▸ **INFORMATION PROVIDED**
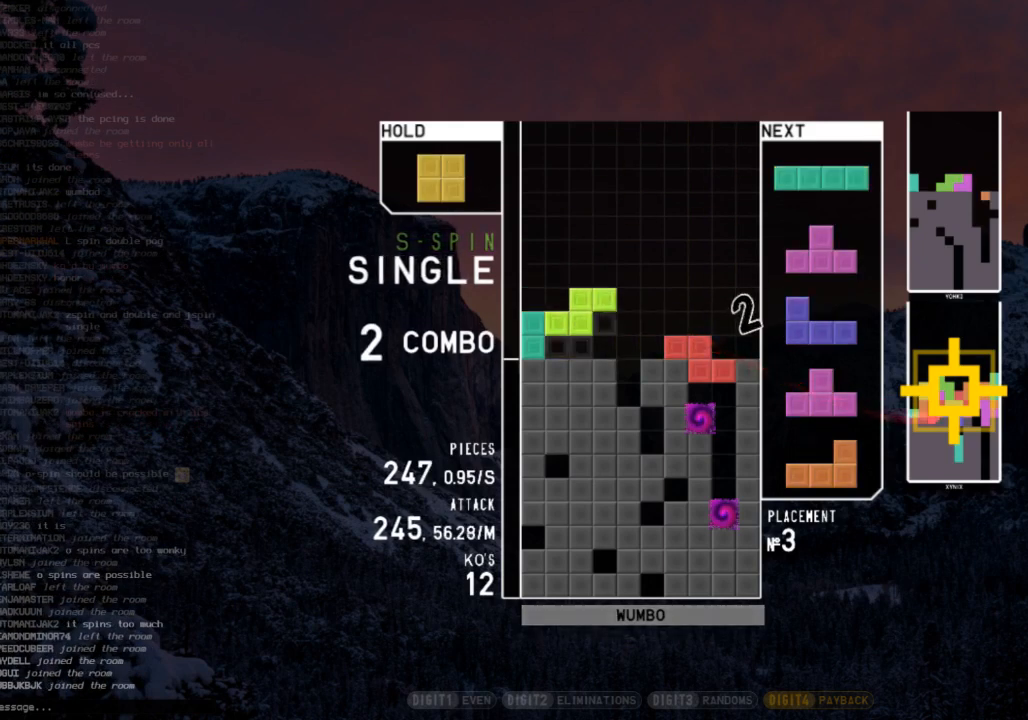
{"keys": ["right"], "events": [[33, "right", "up"], [200, "down", "down"], [233, "right", "down"], [300, "down", "up"], [333, "c", "down"], [467, "c", "up"]]}
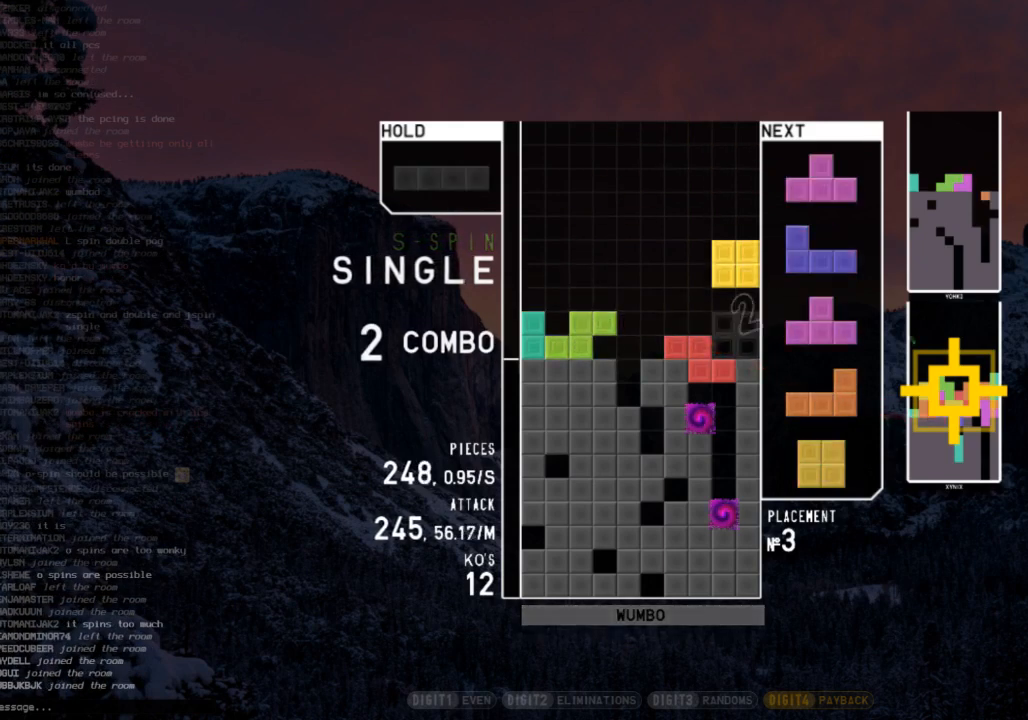
{"keys": ["x"], "events": [[33, "right", "up"], [100, "down", "down"], [167, "down", "up"], [267, "x", "down"], [333, "x", "up"], [433, "x", "down"]]}
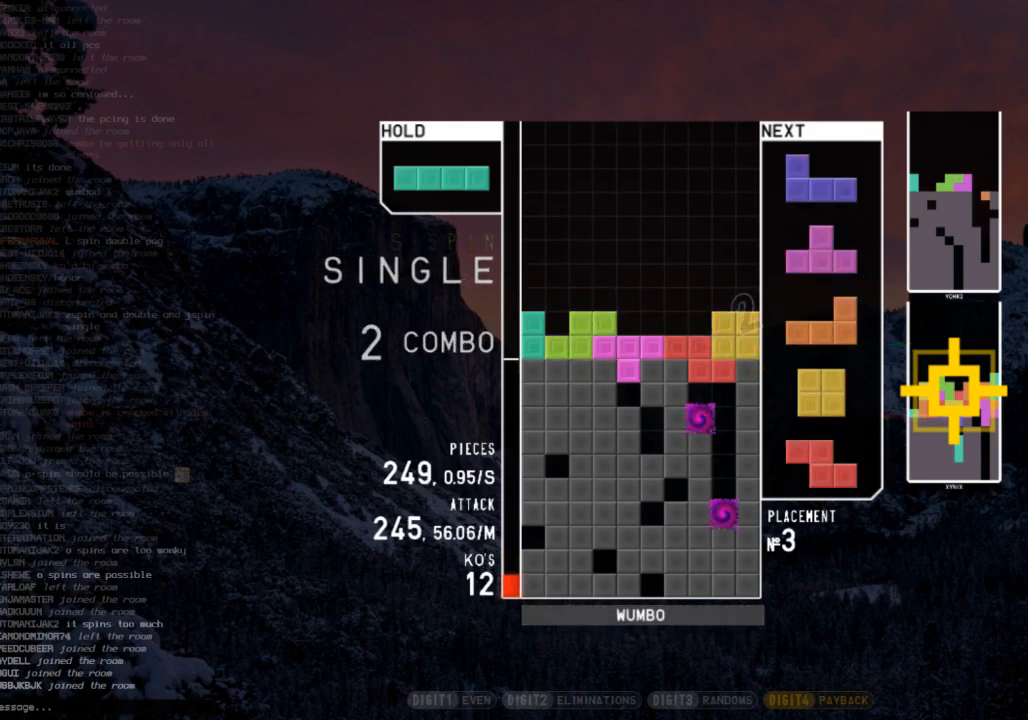
{"keys": [], "events": [[233, "x", "up"]]}
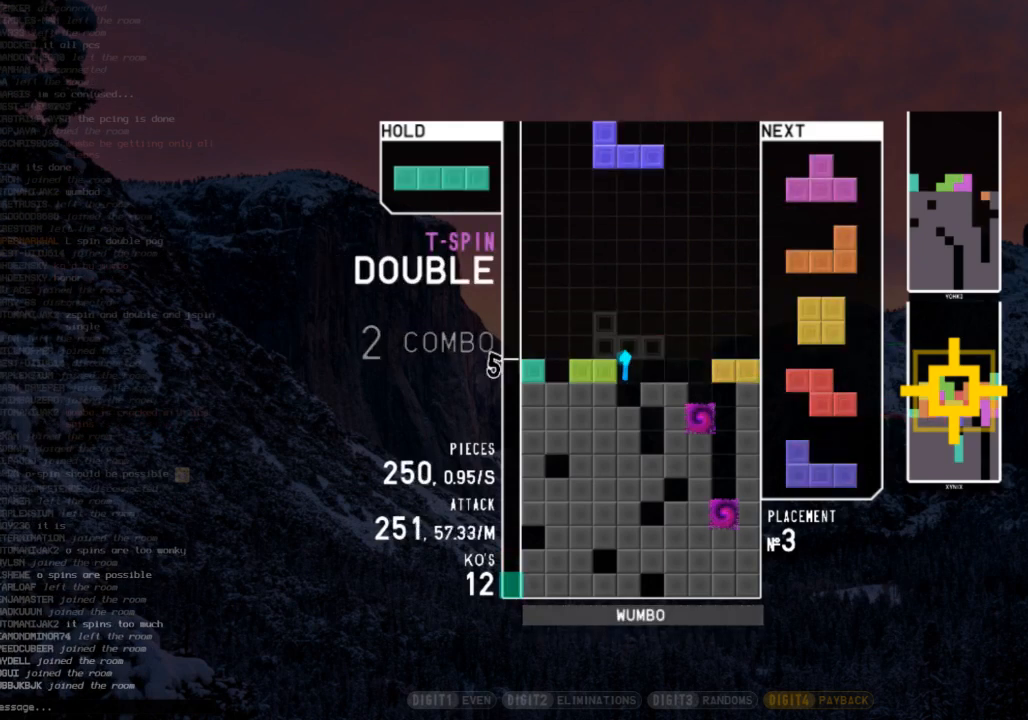
{"keys": [], "events": [[133, "right", "down"], [233, "right", "up"], [333, "right", "down"], [367, "right", "up"]]}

▸ **WORK ITEM**
From the listing above, return every line that contains the word "right".

▸ **REPLY TO THE EXERCISE**
{"keys": ["right"], "events": [[33, "right", "up"], [200, "down", "down"], [233, "right", "down"], [300, "down", "up"], [333, "c", "down"], [467, "c", "up"]]}
{"keys": ["x"], "events": [[33, "right", "up"], [100, "down", "down"], [167, "down", "up"], [267, "x", "down"], [333, "x", "up"], [433, "x", "down"]]}
{"keys": [], "events": [[133, "right", "down"], [233, "right", "up"], [333, "right", "down"], [367, "right", "up"]]}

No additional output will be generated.